Starcraft II and Dota 2 also involve tactical elements—arcade-style shoot-’em-up battles. If an A.I. can master these tactics at super-human levels, it can win without having to use particularly innovative strategies. That’s not the case with poker. “In poker, you have to address imperfect information head-on,” Brown says. There’s no way to sidestep the problem by, for instance, learning to stack your chips better than your opponent. Being able to deal with unknown information is the key to effective bluffing and betting, he says.
Super-Human Performance, On A Laptop
Compared to Libratus, the earlier poker-playing A.I., Brown and Sandholm made substantial changes to the design of Pluribus that mean it requires far less computing power to both train and deploy. Libratus had used about 15 million core hours on a supercomputer to train. Pluribus uses just 128,400 core hours on a machine with 512 gigabytes of working memory—or about what a souped-up gaming laptop might have.
This is also vastly less computing power than that needed to train other A.I.s for game playing breakthroughs: AlphaZero, the latest version of DeepMind’s Go-playing algorithm, was trained on more than 5,000 of Google’s own highly-specialized computing processors. OpenAI’s Dota2 bots required more than 128,000 cores for every hour of training—and it trained for days.
The cost of all that data-crunching power can easily reach into the hundreds of thousands or even many millions of dollars. Brown and Sandholm estimate that at current cloud computing prices, it would cost less than $150 to train Pluribus. And, once trained, the algorithm is so light-weight, Brown and Sandholm could run it on a conventional 128 GB laptop.

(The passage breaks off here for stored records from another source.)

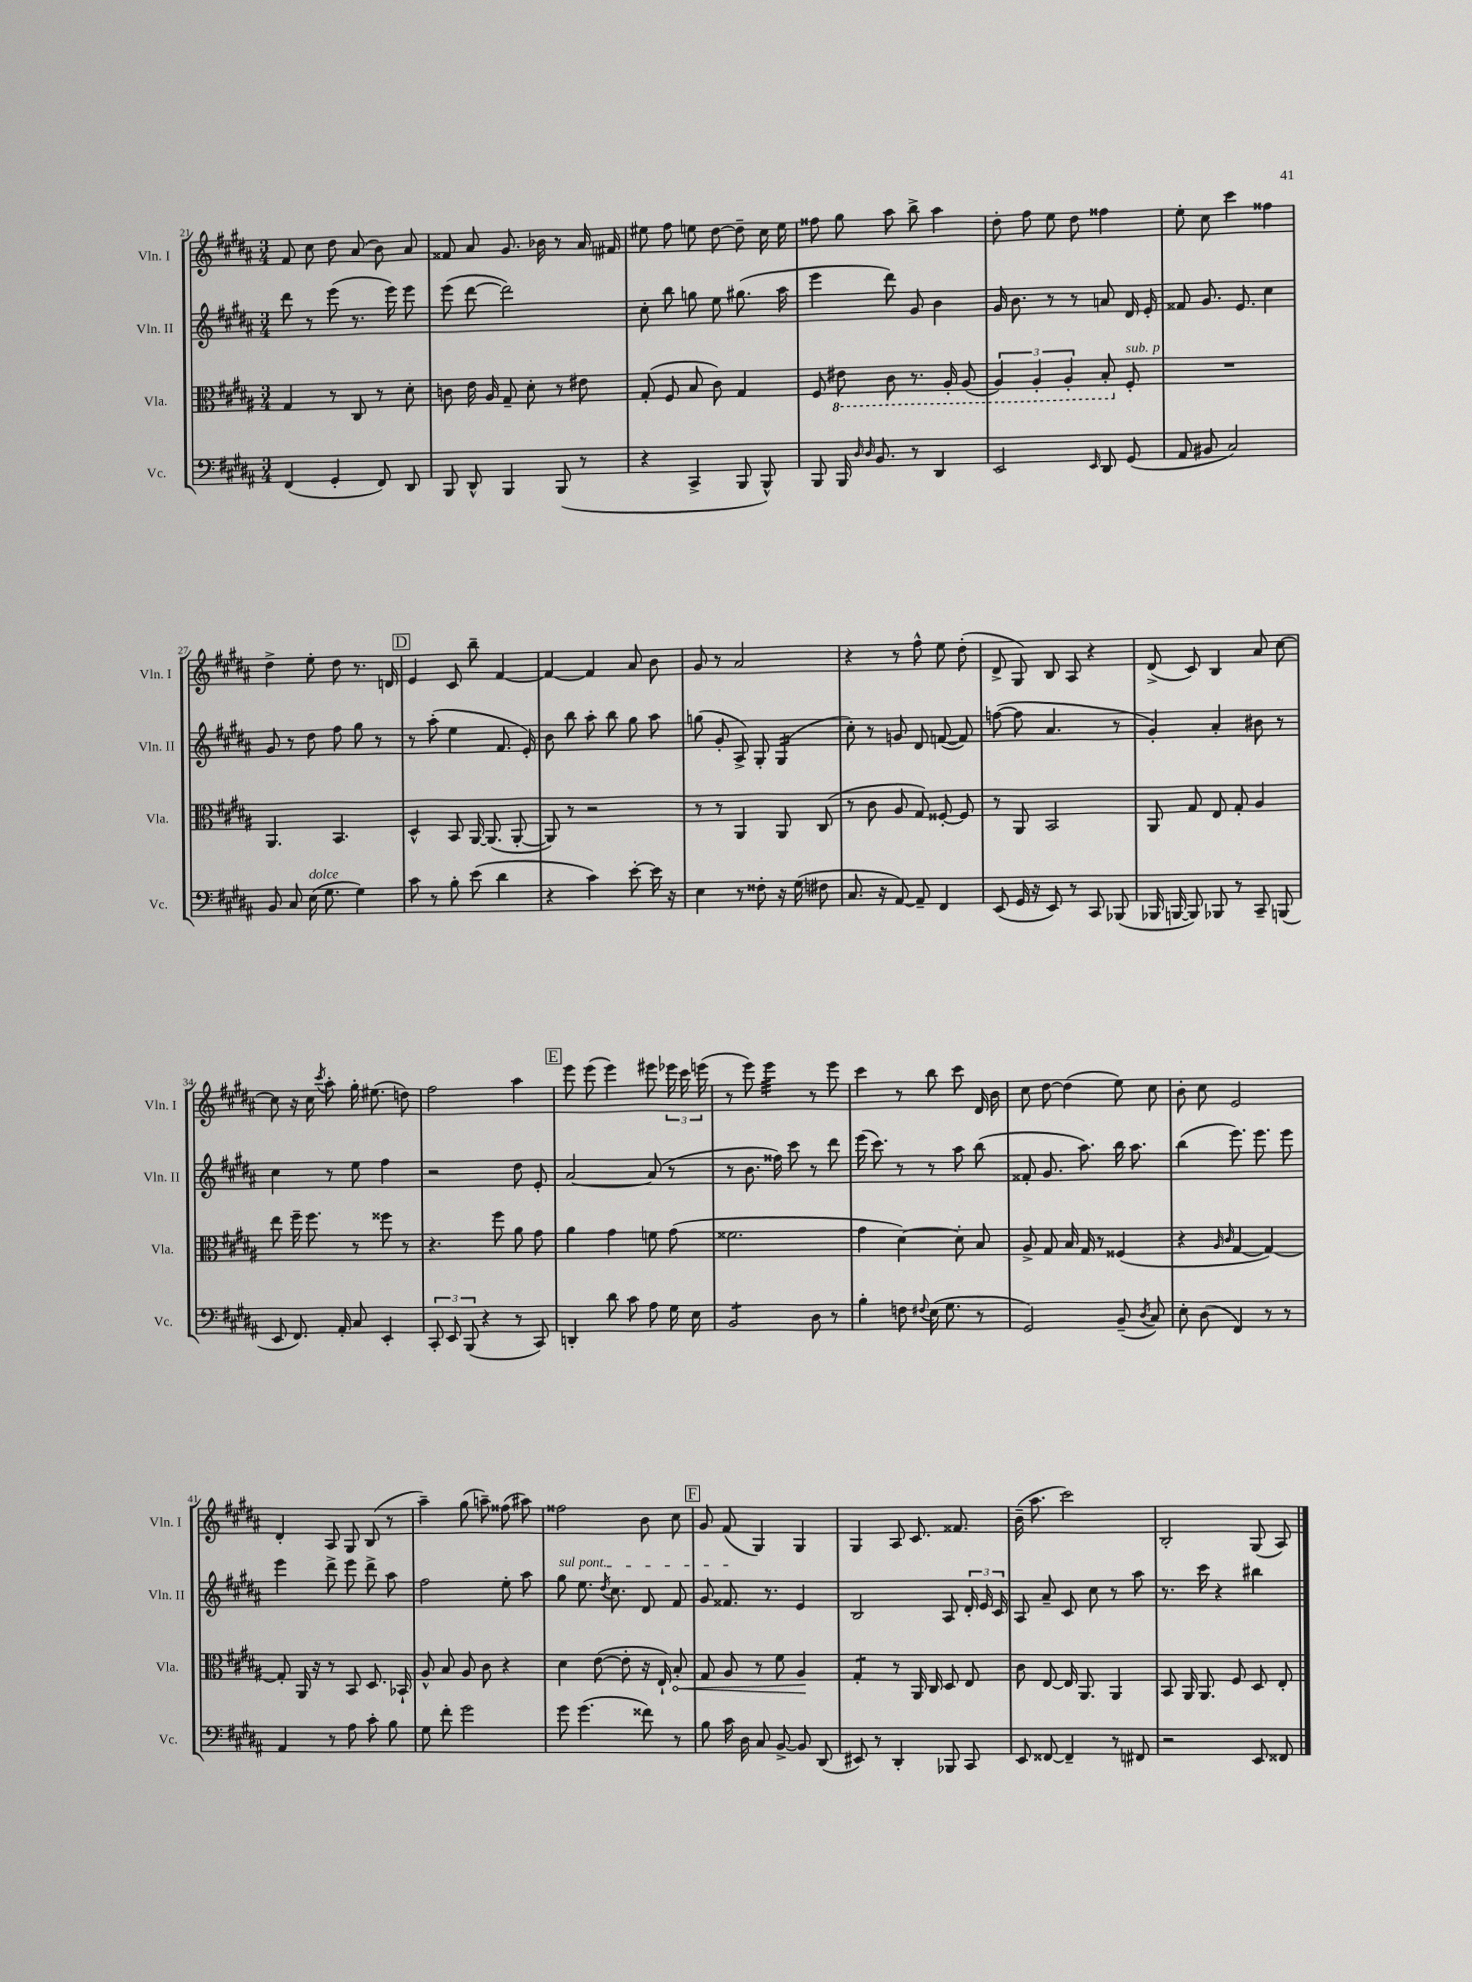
<<
\new StaffGroup <<
\new Staff = "s0" \with { instrumentName = "Vln. I" shortInstrumentName = "Vln. I" } {
    \clef treble \key b \major \numericTimeSignature \time 3/4
    \autoBeamOff fis'8 cis''8 dis''8 ais'8( b'8) ais'8 |
    fisis'8 ais'8 gis'8. bes'16 r8 ais'16 fis'16 |
    eis''8 fis''8 e''8 dis''8~ dis''8-- cis''16 e''16 |
    fisis''8 gis''8 ais''8 b''8-> ais''4 |
    dis''8-. fis''8 e''8 dis''8 fisis''4 |
    e''8-. cis''8 cis'''4 fisis''4 |
    dis''4-> e''8-. dis''8 r8. d'16 |
    \mark \markup { \box "D" } e'4 cis'8 b''8-- fis'4~ |
    fis'4~ fis'4 ais'8 b'8 |
    gis'8 r8 ais'2 |
    r4 r8 fis''8-^ e''8 dis''8-.( |
    dis'8-> gis8) b8 ais8 r4 |
    dis'8->( cis'8) b4 ais'8 cis''8~ |
    cis''8 r16 cis''16 \acciaccatura { cis'''8 } ais''8-. gis''16-. eis''8.( d''8) |
    fis''2 ais''4 |
    \mark \markup { \box "E" } e'''8 e'''8( e'''4) eis'''8 \tuplet 3/2 { ees'''16 cis'''16 e'''16( } |
    r8 e'''8) e'''4:32 r8 e'''8 |
    cis'''4 r8 b''8 cis'''8 dis'16 b'16 |
    cis''8 dis''8~ dis''4( e''8) cis''8 |
    b'8-. cis''8 e'2 |
    dis'4-. ais8 gis8 b8( r8 |
    ais''4--) gis''8( a''8--) fisis''8( ais''8) |
    fisis''2 b'8 cis''8 |
    \mark \markup { \box "F" } gis'8 fis'8( gis4) gis4 |
    gis4 ais8 cis'8. fisis'8. |
    b'16--( ais''8. cis'''2) |
    b2-. gis8( ais8) \bar "|." |
}
\new Staff = "s1" \with { instrumentName = "Vln. II" shortInstrumentName = "Vln. II" } {
    \clef treble \key b \major \numericTimeSignature \time 3/4
    \autoBeamOff dis'''8 r8 e'''8( r8. e'''16) e'''8 |
    e'''8( dis'''8~ dis'''2) |
    cis''8-. b''8 g''8 e''8 gis''8.( ais''16 |
    e'''4 dis'''8) gis'8 b'4 |
    gis'16 b'8. r8 r8 a'8 dis'16 e'16-. |
    fisis'8 gis'8. e'8. cis''4 |
    gis'8 r8 dis''8 fis''8 gis''8 r8 |
    \mark \markup { \box "D" } r8 ais''8-.( e''4 fis'8. e'16-.) |
    b'8 b''8 ais''8-. b''8 gis''8 ais''8 |
    g''8( gis'8-. ais8->) gis8-. gis4:16( |
    cis''8-.) r8 g'8 dis'8 f'8~( f'8) |
    f''8~( f''8 ais'4. r8 |
    gis'4-.) ais'4-. bis'8 r8 |
    cis''4 r8 e''8 fis''4 |
    r2 dis''8 e'8-. |
    \mark \markup { \box "E" } ais'2~ ais'8( r8 |
    r8 b'8. fisis''16) cis'''8 r8 dis'''8 |
    e'''16( cis'''8.) r8 r8 ais''8 b''8( |
    fisis'8-. gis'8. ais''8.) b''16 ais''8. |
    b''4( e'''8.) e'''8. e'''8 |
    e'''4 dis'''8-> e'''8 dis'''8-> ais''8 |
    fis''2 e''8-. ais''8 |
    \once \override TextSpanner.bound-details.left.text = \markup { \italic "sul pont." } gis''8\startTextSpan e''8. \acciaccatura { dis''8 } cis''8. dis'8 fis'8 |
    \mark \markup { \box "F" } gis'8 fisis'8.\stopTextSpan r8. e'4 |
    b2 ais8 \tuplet 3/2 { dis'16-. e'16 cis'16 } |
    ais8 ais'8-- cis'8 cis''8 r8 ais''8 |
    r8. cis'''16 r4 bis''4 \bar "|." |
}
\new Staff = "s2" \with { instrumentName = "Vla." shortInstrumentName = "Vla." } {
    \clef alto \key b \major \numericTimeSignature \time 3/4
    \autoBeamOff gis4 r8 cis8 r8 dis'8-. |
    c'8 e'16 ais16 gis8-- dis'8-. r8 eis'8 |
    gis8-.( fis8 b8 cis'8) gis4 |
    fis8 \ottava #-1 eis8 cis8 r8. ais,16-. ais,8( |
    \tuplet 3/2 { ais,4) ais,4-. ais,4-. } b,8-. \ottava #0 fis8-.^\markup { \italic "sub. p" } |
    R2. |
    ais,4. b,4. |
    \mark \markup { \box "D" } dis4-^ b,8 ais,16~ ais,8.( ais,8~-. |
    ais,8) r8 r2 |
    r8 r8 ais,4 ais,8 cis8( |
    r8 cis'8 ais8 gis8) fisis8~-. fisis8 |
    r8 ais,8 b,2 |
    ais,8 gis8 e8 gis8-. ais4 |
    e''8 fis''16-- fis''8. r8 fisis''8 r8 |
    r4. fis''8 ais'8 gis'8 |
    \mark \markup { \box "E" } ais'4 gis'4 f'8 gis'8( |
    fisis'2. |
    gis'4 dis'4~) dis'8-. b8 |
    ais8-> gis8 b16 gis16 r8 fisis4( |
    r4 \grace { ais16 cis'16 } gis4~ gis4~) |
    gis8-. ais,16 r16 r8 b,8 dis8. bes,16-! |
    ais8-^ b8 ais8 cis'8 r4 |
    dis'4 e'8~( e'8-. r16 e16-!) \once \override Hairpin.circled-tip = ##t b8-.\< |
    \mark \markup { \box "F" } gis8 ais8 r8 fis'8 ais4\! |
    gis4:8-. r8 ais,16 cis16 dis8 e8 |
    cis'8 e8~ e16 ais,8. ais,4 |
    b,8 ais,16 ais,8. fis8 dis8 e8-. \bar "|." |
}
\new Staff = "s3" \with { instrumentName = "Vc." shortInstrumentName = "Vc." } {
    \clef bass \key b \major \numericTimeSignature \time 3/4
    \autoBeamOff fis,4( gis,4-. fis,8) dis,8 |
    b,,8 dis,8-^ b,,4 b,,8( r8 |
    r4 cis,4-> b,,8 b,,8-^) |
    b,,8 b,,16 \grace { dis16 dis16 } b,8. r8 dis,4 |
    e,2 \grace { e,16 } dis,8 gis,8( |
    ais,8 bis,8 cis2) |
    b,8 cis8 e16^\markup { \italic "dolce" }( gis8. gis4) |
    \mark \markup { \box "D" } cis'8 r8 b8-. e'8( dis'4 |
    r4 cis'4) e'8~-. e'16 r16 |
    e4 r8 fisis8-. r16 gis16( fis8 |
    cis8. r16 ais,8~) ais,8-- fis,4 |
    e,8( gis,16 r16 e,8) r8 cis,8 bes,,8( |
    bes,,16 b,,16~ b,,8) bes,,8 r8 cis,8-- b,,8( |
    e,8 fis,8.) ais,16-. cis8 e,4-. |
    \tuplet 3/2 { cis,8-. e,8 b,,8( } r4 r8 cis,8) |
    \mark \markup { \box "E" } d,4-. dis'8 cis'8 ais8 gis16 e16 |
    b,2:8 dis8 r8 |
    b4-. f8 \appoggiatura { fis8 } e16( gis8. r8 |
    gis,2) b,8--( \acciaccatura { dis8 } cis8) |
    e8-. dis8( fis,4) r8 r8 |
    ais,4 r8 ais8 cis'8-. b8 |
    gis8 fis'8-. gis'2 |
    gis'8 gis'4.( fisis'8) r8 |
    \mark \markup { \box "F" } b8 cis'16 dis16 cis8 b,8~-> b,8 dis,8( |
    eis,8) r8 dis,4-. bes,,8 cis,8 |
    e,8 fisis,8~ fisis,4-- r8 fis,8 |
    r2 e,8 fisis,8 \bar "|." |
}
>>
>>
\layout { \context { \Score currentBarNumber = #21 } }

The secret to Pluribus’ efficiency is a simple, but elegant way of strategizing. Libratus and many other game-playing A.I.’s “look ahead” to see how a strategy is likely to play out through to the end of a game, but this is too computationally difficult for a six-player game, especially given that each opponent can change their own strategy in response to what every other player around the table is betting. Brown and Sandholm found that Pluribus could achieve super-human performance by simply exploring the possibilities two or three rounds into the future and assuming the other players chose one of four possible strategies each round.
This finding may also have big implications for real-world A.I. applications: it may turn out to be easier and less expensive to create algorithms capable of advising human decision-makers under conditions of uncertainty than previously assumed.
A New Style of Hold ‘Em
The most immediate impact of Pluribus, though, is likely to be in the world of poker itself: Since the algorithm learned entirely from self-play, it can discover strategies and tactics beyond those found in poker lore.
For instance, conventional poker wisdom holds that if a player has been conservative on a betting round and merely checked, meaning the player declines to bet, or called, meaning the player matches the bets of the others, that player should not start the next betting round by raising. Yet, in its games against the human pros, Pluribus found this tactic—which is known as “donk betting”—could actually be effective. Pluribus also makes far more aggressive bets than human players tend to. And it plays a far more balanced game—varying whether to bluff or fold with a bad hand and whether to bet aggressively or conservatively when holding a good hand —than most human players. That makes it difficult for opponents to gain much information about Pluribus’ hand from its betting strategy.
Brown says the human pros that played Pluribus are already planning on adapting such strategies in their own future games.
So, while an A.I. is never going to bequeath you an ace that you can keep, like Rodgers’ grizzled gambler it might just give you something far more valuable: wisdom.